▸ EXTRACT TO READ
----

Keeping them company at the processing end and leading the pack is Larry Goodman’s APB group; others in this sector are Bert and Maurice Allen of Slaney foods and the Keating family, owners of Kepak.
At retail level the names of the Musgrave family who own Supervalu and Centra also appear on the rich list, but not to be outdone, for the first half of 2016 (a year in which farmers’ incomes have been decimated) Tesco announced an operating profit increase of 40%.
Yet back where it all starts, the farming sector upon which these profits are created get nothing from the market place, continually operating below the cost of production.
In this context, the decision of the EU Competition Authorityto unconditionally clear the purchase by ABP of 50% of Slaney Foods copper-fastens the view of many in the farming industry that there is one rule for the farmer (or should I say a whole book of rules, an industry of regulation built upon their backs), and a different rule for other sectors in the food chain.
This decision will mean that ABP and Slaney will control 28.5% of the cattle-kill and upwards of 40% of the sheep-kill in Ireland. Equally important it will mean that 50% of the rendering capacity for the disposal of animal offal in Ireland will be concentrated with one player.
This compares starkly with regulation for farmers in the Common Agricultural Policy (CAP), where it is stipulated that the maximum market share that the newly introduced ‘producer groups’ can have influence over is limited to 15%, lest they distort competition.
This decision, coupled with the limp Commission response where it ‘sees no need for regulatory action’ in relation to the dominant position of the retailers, will further erode the ability of farmers to generate a viable living from the land. Ultimately it calls into question the EU’s commitment to small farmers, which they continually laud as the fabric of our rural communities.

----

▸ AVAILABLE DATA
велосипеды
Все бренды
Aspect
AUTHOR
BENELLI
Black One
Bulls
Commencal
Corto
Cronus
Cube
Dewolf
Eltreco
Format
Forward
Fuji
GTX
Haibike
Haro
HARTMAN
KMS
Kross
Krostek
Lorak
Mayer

----

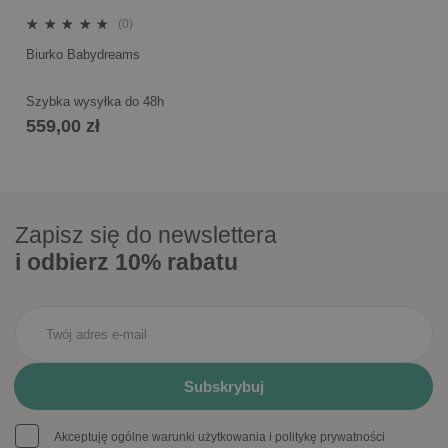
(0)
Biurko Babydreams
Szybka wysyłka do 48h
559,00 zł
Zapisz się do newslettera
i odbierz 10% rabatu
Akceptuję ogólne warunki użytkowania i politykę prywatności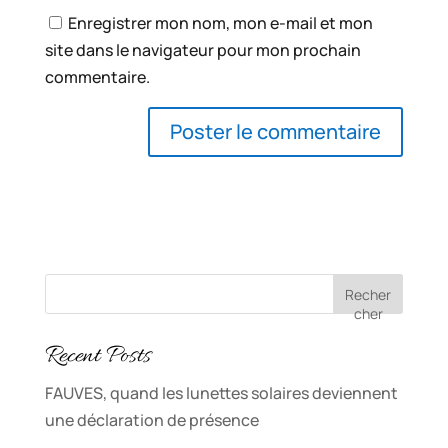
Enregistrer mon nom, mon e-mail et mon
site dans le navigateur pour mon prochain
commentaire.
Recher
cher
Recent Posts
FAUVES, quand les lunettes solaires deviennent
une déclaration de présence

----

▸ EXERCISE BRIEF
From the passage above on the ABP and Slaney Foods deal, write out word for word the part that begins with "In this context, the" and stops after "the food chain.".

▸ SOLUTION BELOW
In this context, the decision of the EU Competition Authorityto unconditionally clear the purchase by ABP of 50% of Slaney Foods copper-fastens the view of many in the farming industry that there is one rule for the farmer (or should I say a whole book of rules, an industry of regulation built upon their backs), and a different rule for other sectors in the food chain.